As appeals go, that doesn’t sound all that unusual. It’s significant for me because, in all likelihood, that will be my last argument to the full court before I call it a career early next year. I foreseeably may rise to argue a petition or two to writ panels later this year, but given the time it takes for an appeal to mature to a merits argument these days, I can’t see another one on a short-enough horizon.

I owe a debt of gratitude to the Chief Deputy Clerk, Basil Tsimpris. He was kind enough to place the case in a privileged position, the last case of the day. That meant that I got to experience the honor accorded to last-case advocates: The justices came down from the bench to shake hands with counsel at the end of the argument. The other two appellate courts in Richmond — the Court of Appeals of Virginia and the Fourth Circuit — do that after each oral argument; but the justices do so only at day’s end.

As I’ve mentioned often, the justices are all very pleasant people, and they were enormously gracious to me when they greeted me on this occasion. For a very long time, I’ll treasure the memory of those two or three minutes.

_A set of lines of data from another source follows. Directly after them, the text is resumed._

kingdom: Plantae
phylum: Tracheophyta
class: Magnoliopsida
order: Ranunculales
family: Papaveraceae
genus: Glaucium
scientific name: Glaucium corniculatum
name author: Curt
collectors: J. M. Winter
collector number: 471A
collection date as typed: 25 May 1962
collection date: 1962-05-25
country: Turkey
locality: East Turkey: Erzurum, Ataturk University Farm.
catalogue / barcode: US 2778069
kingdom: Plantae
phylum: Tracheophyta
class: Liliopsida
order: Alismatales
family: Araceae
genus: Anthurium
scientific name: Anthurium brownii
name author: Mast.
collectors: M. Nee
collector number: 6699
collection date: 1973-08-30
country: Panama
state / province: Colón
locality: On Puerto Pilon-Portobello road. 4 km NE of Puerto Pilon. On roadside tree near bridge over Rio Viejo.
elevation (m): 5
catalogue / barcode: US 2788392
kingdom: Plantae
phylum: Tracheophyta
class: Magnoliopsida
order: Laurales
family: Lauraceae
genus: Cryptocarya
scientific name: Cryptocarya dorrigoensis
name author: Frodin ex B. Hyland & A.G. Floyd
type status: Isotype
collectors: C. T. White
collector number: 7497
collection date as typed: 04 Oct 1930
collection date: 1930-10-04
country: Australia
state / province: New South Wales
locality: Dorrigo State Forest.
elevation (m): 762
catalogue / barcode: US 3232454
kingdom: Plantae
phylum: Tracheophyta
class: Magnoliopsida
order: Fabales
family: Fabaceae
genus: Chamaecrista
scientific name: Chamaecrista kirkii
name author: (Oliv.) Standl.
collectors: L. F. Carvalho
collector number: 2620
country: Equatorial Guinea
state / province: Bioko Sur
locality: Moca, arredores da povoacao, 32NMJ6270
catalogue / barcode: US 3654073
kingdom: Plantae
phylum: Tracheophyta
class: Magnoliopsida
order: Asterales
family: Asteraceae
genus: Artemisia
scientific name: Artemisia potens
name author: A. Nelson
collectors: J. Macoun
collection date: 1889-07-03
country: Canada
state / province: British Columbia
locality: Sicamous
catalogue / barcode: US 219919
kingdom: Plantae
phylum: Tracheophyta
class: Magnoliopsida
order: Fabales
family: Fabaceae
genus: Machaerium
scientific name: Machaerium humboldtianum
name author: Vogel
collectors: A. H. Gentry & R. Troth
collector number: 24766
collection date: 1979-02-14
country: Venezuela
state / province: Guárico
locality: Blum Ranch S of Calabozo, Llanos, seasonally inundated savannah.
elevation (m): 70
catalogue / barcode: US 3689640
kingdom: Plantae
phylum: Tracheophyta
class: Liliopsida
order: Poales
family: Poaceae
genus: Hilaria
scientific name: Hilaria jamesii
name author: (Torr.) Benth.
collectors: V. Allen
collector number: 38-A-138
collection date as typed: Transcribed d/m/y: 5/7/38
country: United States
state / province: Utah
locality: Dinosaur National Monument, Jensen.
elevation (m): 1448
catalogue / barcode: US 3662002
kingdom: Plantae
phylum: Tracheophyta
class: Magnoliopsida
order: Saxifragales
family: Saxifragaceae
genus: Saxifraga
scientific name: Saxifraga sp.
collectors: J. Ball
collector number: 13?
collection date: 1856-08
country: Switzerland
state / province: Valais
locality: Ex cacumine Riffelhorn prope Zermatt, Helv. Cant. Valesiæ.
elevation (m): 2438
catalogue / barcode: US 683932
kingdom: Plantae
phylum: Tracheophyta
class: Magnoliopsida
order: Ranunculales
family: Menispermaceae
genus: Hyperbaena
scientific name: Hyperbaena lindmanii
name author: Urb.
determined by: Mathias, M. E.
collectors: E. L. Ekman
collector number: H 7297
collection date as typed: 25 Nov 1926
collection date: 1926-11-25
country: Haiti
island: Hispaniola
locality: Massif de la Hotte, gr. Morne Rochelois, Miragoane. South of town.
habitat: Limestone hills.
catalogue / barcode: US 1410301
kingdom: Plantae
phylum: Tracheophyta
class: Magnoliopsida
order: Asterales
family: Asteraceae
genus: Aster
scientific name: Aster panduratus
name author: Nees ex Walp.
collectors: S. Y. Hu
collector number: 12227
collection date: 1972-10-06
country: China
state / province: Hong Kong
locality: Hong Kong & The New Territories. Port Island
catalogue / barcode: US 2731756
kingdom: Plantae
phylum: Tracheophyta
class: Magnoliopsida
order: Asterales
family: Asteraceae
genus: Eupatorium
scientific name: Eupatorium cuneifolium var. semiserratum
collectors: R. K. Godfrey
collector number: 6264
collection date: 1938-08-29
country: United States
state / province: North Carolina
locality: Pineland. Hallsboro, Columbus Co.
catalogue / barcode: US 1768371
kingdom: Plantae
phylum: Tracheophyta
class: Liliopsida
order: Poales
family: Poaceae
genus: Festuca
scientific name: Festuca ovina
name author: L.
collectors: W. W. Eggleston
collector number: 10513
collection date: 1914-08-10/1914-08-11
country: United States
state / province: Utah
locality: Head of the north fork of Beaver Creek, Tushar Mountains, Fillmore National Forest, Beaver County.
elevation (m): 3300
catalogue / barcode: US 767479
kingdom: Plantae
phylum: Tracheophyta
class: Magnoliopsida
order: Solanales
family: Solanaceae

After the justices filed out, heading back toward their robing room, I packed up my satchel and then stepped briefly back to the lectern, lingering for a moment. I thought of the roughly two dozen justices before whom I’ve appeared over the years — many of them even then gazing down wordlessly from the walls beside and behind me — and remembered their consistent courtesy to me.

The six square feet behind that lectern — a space roughly three feet wide by two feet deep — really are the best place I know to practice law.